I had mentioned that the level increase of a party tends to result in a no net change in difference between opponents and players as the GM tends to 'level' up the monsters defenses and hazards to match the level increase of the players. It is the level tread mill that results in no net increase but a large amount of mathematical totaling on both sides of the screen which just nets out to roughly zero in the best case or results in a wide variation in the player's abilities to handle a threat (I've seen differences of +10 to +20 in to hit and AC in the late teens of PF and 3.5 between players).

I proposed a removal of the level increase for a set of static levels of play that cover choices of complexity that players like to use. Players that like to have few choices can choose one level of complexity and players that like to have twenty or more choices on their turn can have their complexity level.

This leads back to the giant which the player will always find is a giant and hard to fight even with items.

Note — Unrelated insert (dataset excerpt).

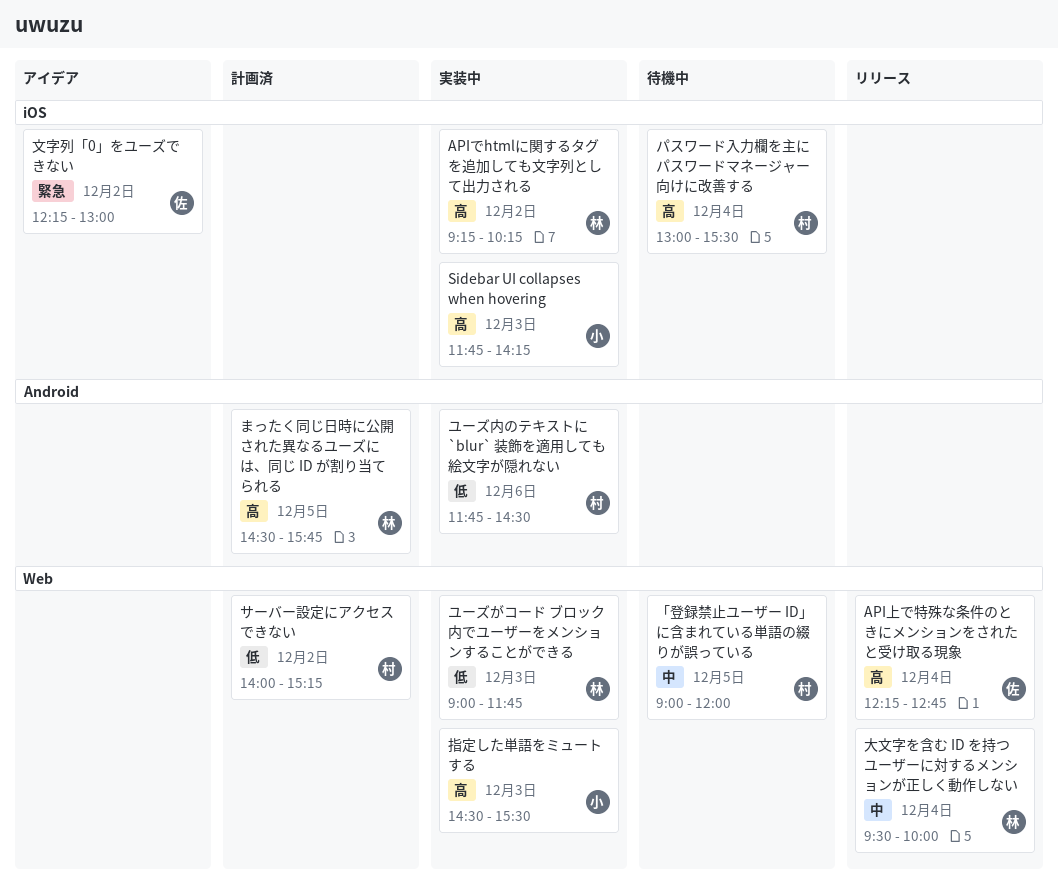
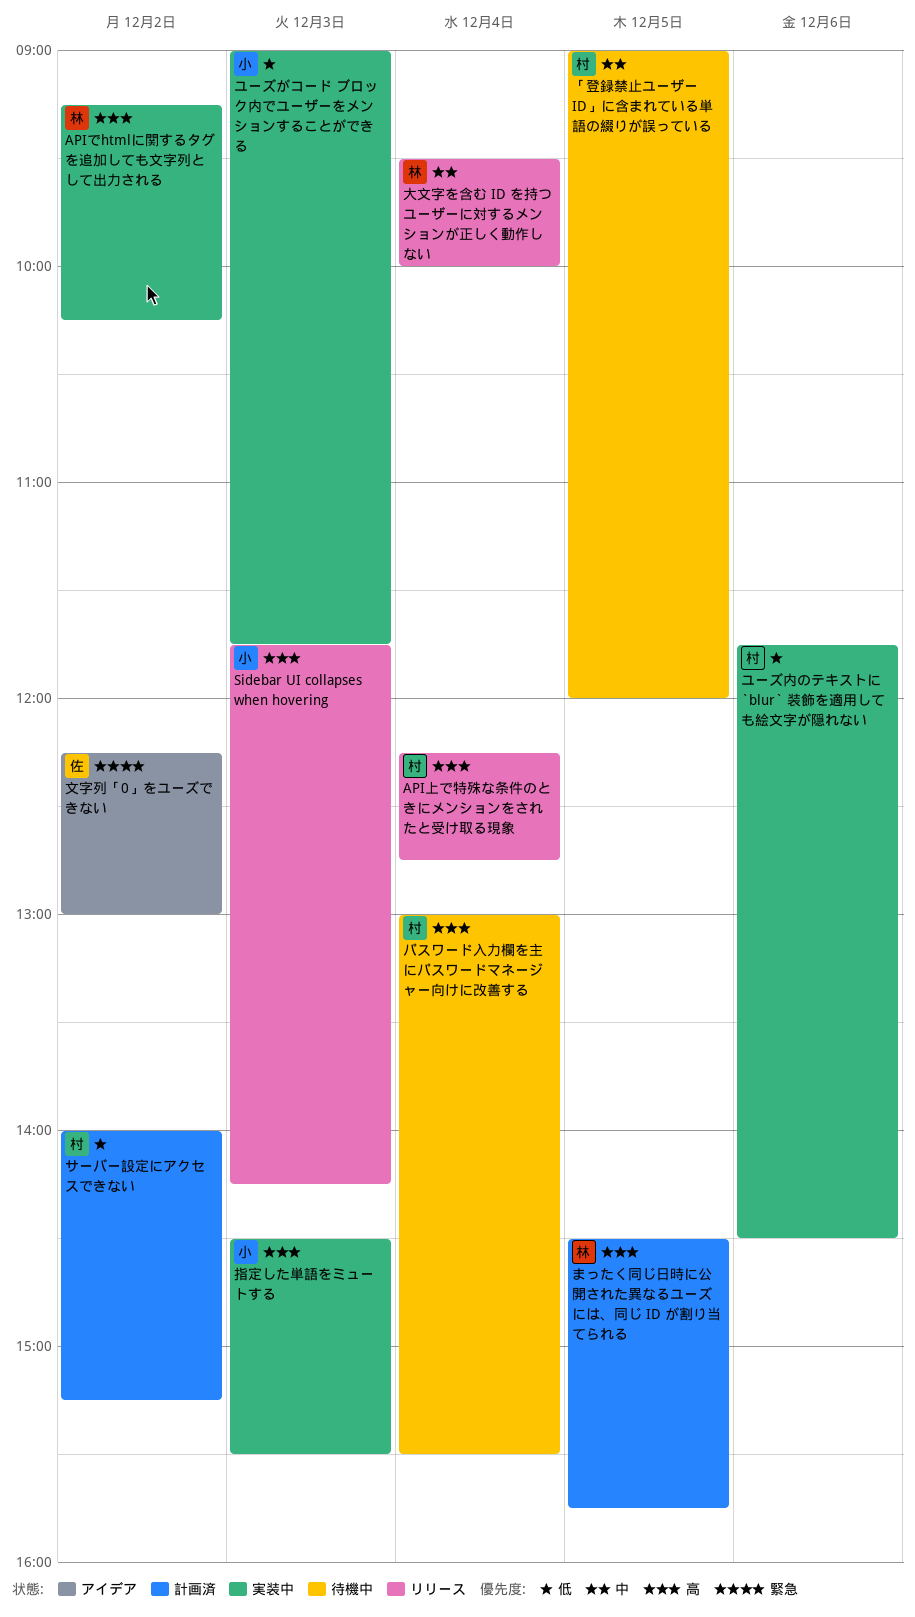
API上で特殊な条件のときにメンションをされたと受け取る現象, owner: 佐 -> 村
Sidebar UI collapses when hovering, status: 実装中 -> リリース
ユーズがコード ブロック内でユーザーをメンションすることができる, owner: 林 -> 小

What I think this then results in the DM moving the level mechanic to the monsters and just deciding how much tougher a monster is in relation to the players. You could have an 'easy' giant and a 'hard' giant. The giants could be similar but with a variation of defenses and hit points they would feel different. The GM could reward story play by swapping in an easier giant if the players have taken steps to prepare or have certain items.
 


This was no problem in my games...

We had a lot of magic items in 2nd edition yes, but there was no assumption about wealth at a certain level...
No, there were just swaths of the monster manual that were unhittable without sufficiently powerful magic weapons so you had to figure out the assumptions by trial and error.
 

Nope. Only a few monsters I encountered as a player required magic weapons to hit. In our campaign those monsters were rare. Very rare.
There were also monsters that were nearly 100% magic immune. So aometimes there were monsters where you did not contribute too much as a fighter, sometimes not so much as a mage. That was how it worked back then. Do I believe it should work that way today? Hell no. But adding a plethora of magic dump to everyone was stupid.